_Esercizio 1_:
Elenca i nomi dei prelati che, secondo il testo sul sinodo sulla famiglia, hanno parlato al briefing.
_Esercizio 2_:
Ricopia dal testo sul sinodo sulla famiglia il tratto che si apre con le parole contenenti "Città del Vaticano" e si chiude con "dei circuli ispanofoni.".

_Brano citato_:

^^^^^^^^

Nei 13 gruppi linguistici “lavoriamo in totale libertà e ascoltiamo in totale umiltà". ”. “Non dobbiamo metterci forzatamente d’accordo su tutto, ma parlare delle nostre differenze in situazioni differenti”. “Nella Chiesa cattolica teniamo molto all'unità, ma vogliamo che le differenze culturali emergano e tutti si possano esprimere”.

Città del Vaticano (AsiaNews) – Il “linguaggio” con cui annunciare alle famiglie di oggi la “Buona notizia” del Vangelo è uno degli argomenti dei quali stanno maggiormente discutendo i 13 “circuli minores”, i gruppi linguistici nei quali si sono divisi i partecipanti al sinodo sulla famiglia, dove “come ci ha chiesto il Papa, lavoriamo in totale libertà e ascoltiamo in totale umiltà". Lo hanno riferito nel briefing di oggi, mons. Charles Joseph Chaput, arcivescovo di Philadelphia e relatore di uno dei circuli anglofoni, mons. Laurent Ulrich, vescovo di Lille e relatore di un circulus francofono, e mons. Salvador Pineiro Garcia-Calderon, presidente della Conferenza episcopale del Perù, che partecipa ad uno dei circuli ispanofoni.

“Lavorare insieme su un soggetto comune, delicato e completo come la famiglia - ha sottolineato mons. Chaput - ci aiuta a confrontarci e a far emergere le differenze, spingendoci ad analisi approfondite”. “Noi non siamo qui per vincere qualcosa; siamo qui per giungere a quella verità che il Signore ha stabilito per la sua Chiesa” e  “nella Chiesa cattolica teniamo molto all'unità, ma vogliamo che le differenze culturali emergano e tutti si possano esprimere”. In proposito egli ha sostenuto che “diversi padri hanno sollevato dubbi sul fatto che il documento base «presenti i fatti in modo pienamente accurato e comprensivo” e non rischi invece di fornire la visione “dell’Europa occidentale e dell’emisfero settentrionale”. L’arcivescovo di Philadelphia ha esemplificato dicendo che, “un linguaggio che può essere offensivo in Europa o negli Stati Uniti può essere necessario in Africa o in Asia”.

^^^^^^^^

(Voci di dati raccolte)
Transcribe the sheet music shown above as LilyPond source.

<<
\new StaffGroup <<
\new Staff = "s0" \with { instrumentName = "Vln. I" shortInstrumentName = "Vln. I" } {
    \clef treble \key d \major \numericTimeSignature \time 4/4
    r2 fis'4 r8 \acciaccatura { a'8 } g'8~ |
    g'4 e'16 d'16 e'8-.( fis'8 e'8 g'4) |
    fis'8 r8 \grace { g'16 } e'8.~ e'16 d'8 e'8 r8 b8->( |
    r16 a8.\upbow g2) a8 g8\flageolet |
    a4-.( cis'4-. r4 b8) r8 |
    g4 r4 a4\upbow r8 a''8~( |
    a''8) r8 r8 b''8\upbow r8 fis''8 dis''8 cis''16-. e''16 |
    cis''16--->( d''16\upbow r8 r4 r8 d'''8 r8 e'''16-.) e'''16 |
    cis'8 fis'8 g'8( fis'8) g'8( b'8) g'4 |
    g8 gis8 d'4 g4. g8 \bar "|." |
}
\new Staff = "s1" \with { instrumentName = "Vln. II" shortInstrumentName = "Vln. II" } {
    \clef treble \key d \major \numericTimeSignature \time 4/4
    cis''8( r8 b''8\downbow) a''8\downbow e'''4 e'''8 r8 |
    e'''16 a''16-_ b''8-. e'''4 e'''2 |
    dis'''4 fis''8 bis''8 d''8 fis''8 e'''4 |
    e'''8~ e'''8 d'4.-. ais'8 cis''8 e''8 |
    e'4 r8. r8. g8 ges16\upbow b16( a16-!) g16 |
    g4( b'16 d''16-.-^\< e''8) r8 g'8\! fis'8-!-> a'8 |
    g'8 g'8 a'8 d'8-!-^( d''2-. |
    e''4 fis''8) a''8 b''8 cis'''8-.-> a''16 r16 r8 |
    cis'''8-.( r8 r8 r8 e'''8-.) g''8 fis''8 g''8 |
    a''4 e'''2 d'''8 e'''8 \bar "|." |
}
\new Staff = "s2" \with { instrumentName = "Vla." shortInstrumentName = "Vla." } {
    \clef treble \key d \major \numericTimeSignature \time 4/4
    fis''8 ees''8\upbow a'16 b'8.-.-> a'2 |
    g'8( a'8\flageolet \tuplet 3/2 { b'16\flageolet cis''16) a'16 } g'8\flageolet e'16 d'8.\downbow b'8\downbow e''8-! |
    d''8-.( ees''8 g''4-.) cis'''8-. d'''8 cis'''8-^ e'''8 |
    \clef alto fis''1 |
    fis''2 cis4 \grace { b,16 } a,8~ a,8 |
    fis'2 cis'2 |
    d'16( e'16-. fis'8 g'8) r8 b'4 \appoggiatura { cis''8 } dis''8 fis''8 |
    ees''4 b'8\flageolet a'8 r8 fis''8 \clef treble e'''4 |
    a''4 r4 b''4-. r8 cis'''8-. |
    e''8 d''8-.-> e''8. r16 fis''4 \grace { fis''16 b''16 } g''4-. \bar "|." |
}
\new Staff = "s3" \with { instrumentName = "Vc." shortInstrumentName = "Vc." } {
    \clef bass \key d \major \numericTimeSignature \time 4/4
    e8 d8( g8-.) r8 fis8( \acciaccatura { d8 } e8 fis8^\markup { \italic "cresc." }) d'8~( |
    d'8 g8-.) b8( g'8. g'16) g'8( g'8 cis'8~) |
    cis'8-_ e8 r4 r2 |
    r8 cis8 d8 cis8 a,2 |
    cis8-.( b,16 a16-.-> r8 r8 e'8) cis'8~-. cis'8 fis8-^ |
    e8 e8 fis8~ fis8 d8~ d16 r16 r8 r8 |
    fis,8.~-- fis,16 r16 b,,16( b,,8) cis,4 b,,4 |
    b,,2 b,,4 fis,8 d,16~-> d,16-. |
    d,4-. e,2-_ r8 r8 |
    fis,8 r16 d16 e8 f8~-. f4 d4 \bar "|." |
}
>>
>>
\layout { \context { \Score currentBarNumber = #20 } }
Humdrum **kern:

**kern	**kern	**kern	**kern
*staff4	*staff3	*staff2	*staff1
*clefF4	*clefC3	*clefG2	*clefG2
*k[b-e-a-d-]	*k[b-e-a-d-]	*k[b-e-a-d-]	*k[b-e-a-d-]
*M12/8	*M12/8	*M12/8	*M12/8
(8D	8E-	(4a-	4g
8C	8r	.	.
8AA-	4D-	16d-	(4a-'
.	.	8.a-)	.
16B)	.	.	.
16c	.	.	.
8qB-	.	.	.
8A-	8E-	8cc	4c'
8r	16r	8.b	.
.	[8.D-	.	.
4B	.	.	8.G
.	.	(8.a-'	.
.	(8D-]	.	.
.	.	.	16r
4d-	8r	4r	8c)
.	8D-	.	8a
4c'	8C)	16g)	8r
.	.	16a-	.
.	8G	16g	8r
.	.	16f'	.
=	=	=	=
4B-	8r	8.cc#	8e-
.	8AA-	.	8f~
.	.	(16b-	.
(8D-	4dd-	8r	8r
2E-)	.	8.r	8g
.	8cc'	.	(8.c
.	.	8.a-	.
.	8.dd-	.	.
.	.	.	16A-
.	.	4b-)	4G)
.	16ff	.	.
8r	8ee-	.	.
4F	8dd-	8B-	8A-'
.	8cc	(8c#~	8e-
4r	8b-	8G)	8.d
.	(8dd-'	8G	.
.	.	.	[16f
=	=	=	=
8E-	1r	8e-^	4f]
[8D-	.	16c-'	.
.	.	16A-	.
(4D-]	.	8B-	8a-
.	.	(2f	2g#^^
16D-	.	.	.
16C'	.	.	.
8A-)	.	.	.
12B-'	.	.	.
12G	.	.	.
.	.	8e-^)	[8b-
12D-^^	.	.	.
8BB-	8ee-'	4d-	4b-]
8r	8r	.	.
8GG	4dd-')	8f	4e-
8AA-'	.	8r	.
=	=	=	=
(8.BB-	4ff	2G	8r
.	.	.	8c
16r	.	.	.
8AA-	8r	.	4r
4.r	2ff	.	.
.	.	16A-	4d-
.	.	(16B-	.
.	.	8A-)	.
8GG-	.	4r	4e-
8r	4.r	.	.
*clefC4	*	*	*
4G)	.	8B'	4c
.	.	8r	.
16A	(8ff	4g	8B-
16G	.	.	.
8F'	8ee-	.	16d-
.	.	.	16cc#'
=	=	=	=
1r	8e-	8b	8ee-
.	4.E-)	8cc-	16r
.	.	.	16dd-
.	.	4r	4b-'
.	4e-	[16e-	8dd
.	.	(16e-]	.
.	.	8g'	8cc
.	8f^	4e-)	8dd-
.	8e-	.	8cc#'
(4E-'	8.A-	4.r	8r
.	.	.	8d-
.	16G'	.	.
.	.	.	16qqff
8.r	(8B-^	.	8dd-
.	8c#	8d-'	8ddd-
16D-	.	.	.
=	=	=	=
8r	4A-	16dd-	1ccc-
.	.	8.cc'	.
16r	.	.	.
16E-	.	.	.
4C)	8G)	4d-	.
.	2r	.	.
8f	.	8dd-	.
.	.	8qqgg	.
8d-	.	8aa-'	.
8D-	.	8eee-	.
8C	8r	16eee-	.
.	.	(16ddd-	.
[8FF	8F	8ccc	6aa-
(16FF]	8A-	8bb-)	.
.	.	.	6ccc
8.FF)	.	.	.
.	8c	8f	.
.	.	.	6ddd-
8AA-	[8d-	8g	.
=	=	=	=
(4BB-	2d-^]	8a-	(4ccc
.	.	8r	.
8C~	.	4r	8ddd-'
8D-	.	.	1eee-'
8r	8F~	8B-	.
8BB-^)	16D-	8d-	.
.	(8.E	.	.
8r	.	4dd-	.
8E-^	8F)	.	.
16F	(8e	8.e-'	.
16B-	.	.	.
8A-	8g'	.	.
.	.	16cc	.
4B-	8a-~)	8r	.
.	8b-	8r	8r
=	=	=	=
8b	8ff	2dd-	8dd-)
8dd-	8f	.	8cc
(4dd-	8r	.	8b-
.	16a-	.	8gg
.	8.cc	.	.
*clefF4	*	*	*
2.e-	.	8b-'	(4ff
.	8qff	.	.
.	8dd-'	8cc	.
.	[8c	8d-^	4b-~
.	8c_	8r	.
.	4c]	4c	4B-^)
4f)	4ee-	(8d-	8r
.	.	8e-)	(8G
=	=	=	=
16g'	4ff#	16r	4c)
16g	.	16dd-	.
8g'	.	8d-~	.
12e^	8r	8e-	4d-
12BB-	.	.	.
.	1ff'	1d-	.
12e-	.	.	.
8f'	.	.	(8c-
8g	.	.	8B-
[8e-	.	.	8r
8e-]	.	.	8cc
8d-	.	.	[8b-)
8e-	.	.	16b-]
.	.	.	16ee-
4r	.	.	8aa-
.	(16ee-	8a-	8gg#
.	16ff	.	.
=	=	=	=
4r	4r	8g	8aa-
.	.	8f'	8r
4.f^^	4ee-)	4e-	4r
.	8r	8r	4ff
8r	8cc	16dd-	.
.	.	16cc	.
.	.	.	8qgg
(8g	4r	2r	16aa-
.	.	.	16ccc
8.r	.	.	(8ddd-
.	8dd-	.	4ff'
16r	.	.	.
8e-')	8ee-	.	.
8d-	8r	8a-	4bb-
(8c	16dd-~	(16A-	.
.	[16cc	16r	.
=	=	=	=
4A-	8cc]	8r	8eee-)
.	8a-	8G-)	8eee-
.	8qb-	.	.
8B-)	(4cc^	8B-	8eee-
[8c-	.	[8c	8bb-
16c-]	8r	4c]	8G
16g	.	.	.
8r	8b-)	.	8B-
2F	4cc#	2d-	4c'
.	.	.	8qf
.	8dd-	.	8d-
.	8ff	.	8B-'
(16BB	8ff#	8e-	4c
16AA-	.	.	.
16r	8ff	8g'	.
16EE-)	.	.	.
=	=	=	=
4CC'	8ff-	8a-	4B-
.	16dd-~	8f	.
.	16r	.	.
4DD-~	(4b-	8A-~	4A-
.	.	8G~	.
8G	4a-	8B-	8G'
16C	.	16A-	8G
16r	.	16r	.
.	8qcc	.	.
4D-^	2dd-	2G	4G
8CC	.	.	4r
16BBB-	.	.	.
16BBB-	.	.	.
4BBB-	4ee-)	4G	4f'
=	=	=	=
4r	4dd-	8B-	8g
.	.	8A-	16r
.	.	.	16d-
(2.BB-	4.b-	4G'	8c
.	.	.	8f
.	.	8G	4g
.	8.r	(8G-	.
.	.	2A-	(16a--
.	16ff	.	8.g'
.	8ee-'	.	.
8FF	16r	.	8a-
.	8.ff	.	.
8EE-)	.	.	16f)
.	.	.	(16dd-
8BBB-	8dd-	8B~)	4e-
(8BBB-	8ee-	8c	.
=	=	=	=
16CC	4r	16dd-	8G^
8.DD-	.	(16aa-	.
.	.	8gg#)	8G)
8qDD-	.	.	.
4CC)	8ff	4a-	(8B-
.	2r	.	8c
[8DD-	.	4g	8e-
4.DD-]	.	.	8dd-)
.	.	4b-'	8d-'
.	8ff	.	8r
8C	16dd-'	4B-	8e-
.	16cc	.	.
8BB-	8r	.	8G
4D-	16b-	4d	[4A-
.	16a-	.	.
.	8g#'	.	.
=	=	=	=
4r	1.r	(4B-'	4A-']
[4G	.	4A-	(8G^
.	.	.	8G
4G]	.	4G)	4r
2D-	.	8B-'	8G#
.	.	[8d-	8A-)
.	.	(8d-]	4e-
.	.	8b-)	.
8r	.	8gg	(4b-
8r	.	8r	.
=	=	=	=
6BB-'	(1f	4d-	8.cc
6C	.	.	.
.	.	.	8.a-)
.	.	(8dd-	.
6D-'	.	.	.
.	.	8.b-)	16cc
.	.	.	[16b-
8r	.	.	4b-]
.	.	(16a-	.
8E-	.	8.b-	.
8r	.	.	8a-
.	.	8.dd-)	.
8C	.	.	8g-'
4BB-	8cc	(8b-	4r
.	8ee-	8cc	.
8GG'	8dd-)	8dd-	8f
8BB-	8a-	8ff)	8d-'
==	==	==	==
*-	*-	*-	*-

^^^^^^^^

_Soluzione 1_:
- mons. Charles Joseph Chaput
- mons. Laurent Ulrich
- mons. Salvador Pineiro Garcia-Calderon

_Soluzione 2_:
Città del Vaticano (AsiaNews) – Il “linguaggio” con cui annunciare alle famiglie di oggi la “Buona notizia” del Vangelo è uno degli argomenti dei quali stanno maggiormente discutendo i 13 “circuli minores”, i gruppi linguistici nei quali si sono divisi i partecipanti al sinodo sulla famiglia, dove “come ci ha chiesto il Papa, lavoriamo in totale libertà e ascoltiamo in totale umiltà". Lo hanno riferito nel briefing di oggi, mons. Charles Joseph Chaput, arcivescovo di Philadelphia e relatore di uno dei circuli anglofoni, mons. Laurent Ulrich, vescovo di Lille e relatore di un circulus francofono, e mons. Salvador Pineiro Garcia-Calderon, presidente della Conferenza episcopale del Perù, che partecipa ad uno dei circuli ispanofoni.